Mongeau doesn't believe machine learning will replace cybersecurity professionals, but he does think big data will increase the role machine learning plays in cybersecurity departments across the globe. “The typical corporation experiences over 1,000 network events per second, sometimes much more,” said Mongeau. “That’s just a section of the data that needs to be analyzed. There are also events on devices, application behavior, authentication events, and network components that need to be monitored. It’s too much for an individual to look at anomaly alerts even with a rules-based system filtering.”

Cyber Cold War In The Making

At the same time that companies and security outlets are embracing machine learning to protect their systems and those of their clients, the adversaries are doing the same, growing increasingly sophisticated in the means they will employ to break into a network to commit fraud, exfiltrate data, or to engage in other mischiefs. Mongeau sees the world as being on the path toward a cyber cold war of sorts between the hackers and the defenders, with both sides increasingly utilizing machine learning to circumvent each other.  It will also keep cybersecurity professionals awake at night as the attacks not only get more sophisticated but have global ramifications. He pointed to the WannaCry ransomware outbreak as one example. The destructive worm attack affected 200,000 people in 150 countries in May of 2017.

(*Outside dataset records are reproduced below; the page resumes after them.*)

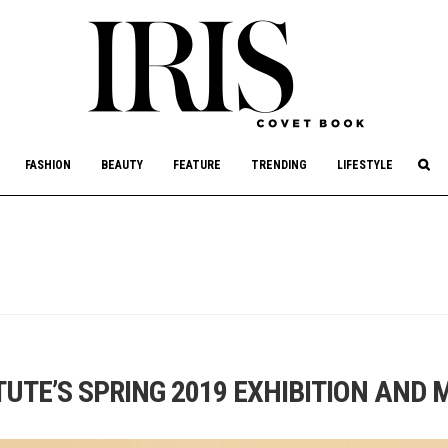
culture, philanthropy, and art.
FASHION
BEAUTY
FEATURE
TRENDING
LIFESTYLE
UTE’S SPRING 2019 EXHIBITION AND 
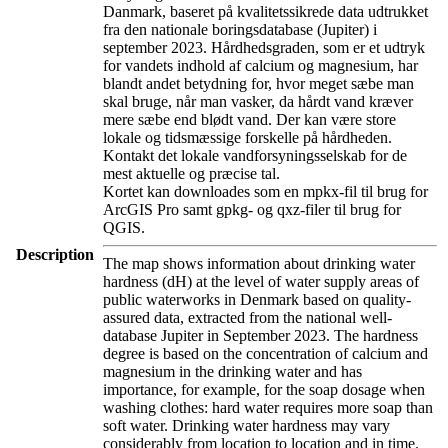
Danmark, baseret på kvalitetssikrede data udtrukket
fra den nationale boringsdatabase (Jupiter) i
september 2023. Hårdhedsgraden, som er et udtryk
for vandets indhold af calcium og magnesium, har
blandt andet betydning for, hvor meget sæbe man
skal bruge, når man vasker, da hårdt vand kræver
mere sæbe end blødt vand. Der kan være store
lokale og tidsmæssige forskelle på hårdheden.
Kontakt det lokale vandforsyningsselskab for de
mest aktuelle og præcise tal.
Kortet kan downloades som en mpkx-fil til brug for
ArcGIS Pro samt gpkg- og qxz-filer til brug for
QGIS.
Description
The map shows information about drinking water
hardness (dH) at the level of water supply areas of
public waterworks in Denmark based on quality-
assured data, extracted from the national well-
database Jupiter in September 2023. The hardness
degree is based on the concentration of calcium and
magnesium in the drinking water and has
importance, for example, for the soap dosage when
washing clothes: hard water requires more soap than
soft water. Drinking water hardness may vary
considerably from location to location and in time.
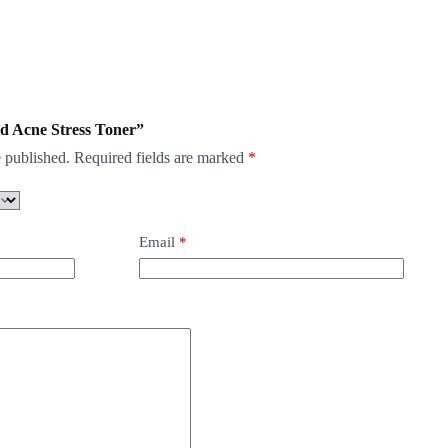
mid Acne Stress Toner”
 published.
Required fields are marked
*
Email
*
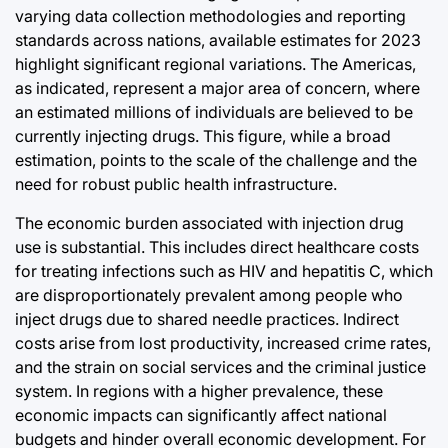
varying data collection methodologies and reporting
standards across nations, available estimates for 2023
highlight significant regional variations. The Americas,
as indicated, represent a major area of concern, where
an estimated millions of individuals are believed to be
currently injecting drugs. This figure, while a broad
estimation, points to the scale of the challenge and the
need for robust public health infrastructure.
The economic burden associated with injection drug
use is substantial. This includes direct healthcare costs
for treating infections such as HIV and hepatitis C, which
are disproportionately prevalent among people who
inject drugs due to shared needle practices. Indirect
costs arise from lost productivity, increased crime rates,
and the strain on social services and the criminal justice
system. In regions with a higher prevalence, these
economic impacts can significantly affect national
budgets and hinder overall economic development. For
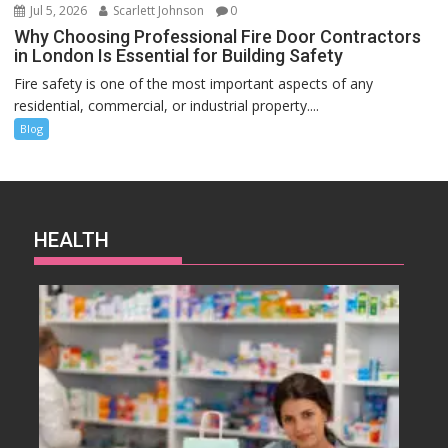
Jul 5, 2026
Scarlett Johnson
0
Why Choosing Professional Fire Door Contractors
in London Is Essential for Building Safety
Fire safety is one of the most important aspects of any
residential, commercial, or industrial property....
Blog
HEALTH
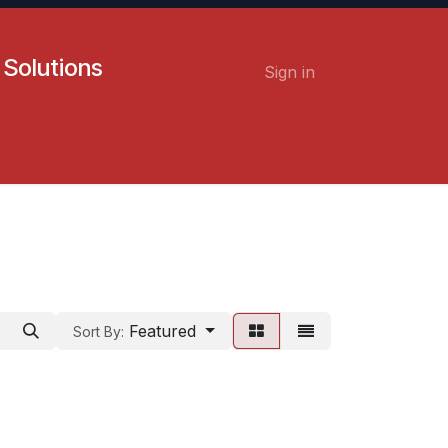
 Solutions
Sign in
Contact us
Careers
Featured
Sort By:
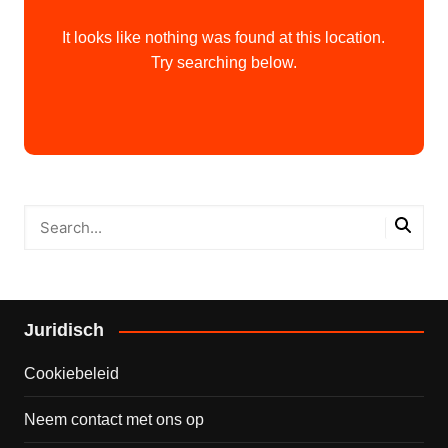
It looks like nothing was found at this location.
Try searching below.
Juridisch
Cookiebeleid
Neem contact met ons op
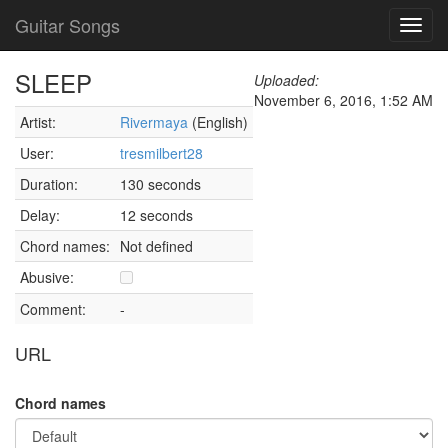
Guitar Songs
Toggl
navig
SLEEP
Uploaded:
November 6, 2016, 1:52 AM
Artist:
Rivermaya
(English)
User:
tresmilbert28
Duration:
130 seconds
Delay:
12 seconds
Chord names:
Not defined
Abusive:
Comment:
-
URL
Chord names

In a blog post, last summer Mongeau made the case that increasingly aggressive cyber attacks will be an inevitability as sophisticated attack methods, tools and bad actors evolve together, driven by increased economic and political incentives. The dark web, which is unregulated, provides a mechanism for hackers to anonymously collaborate to coordinate attacks and share powerful hacking tools and techniques. “Some of the older mechanism of attacking computers have biological names such as virus and worms,” said Mongeau. “Its apt with the organic level of complexity we increasingly encounter. Attackers and defenders will increasingly deploy intrusions and defense mechanisms utilizing sophisticated, machine learning driven supervision."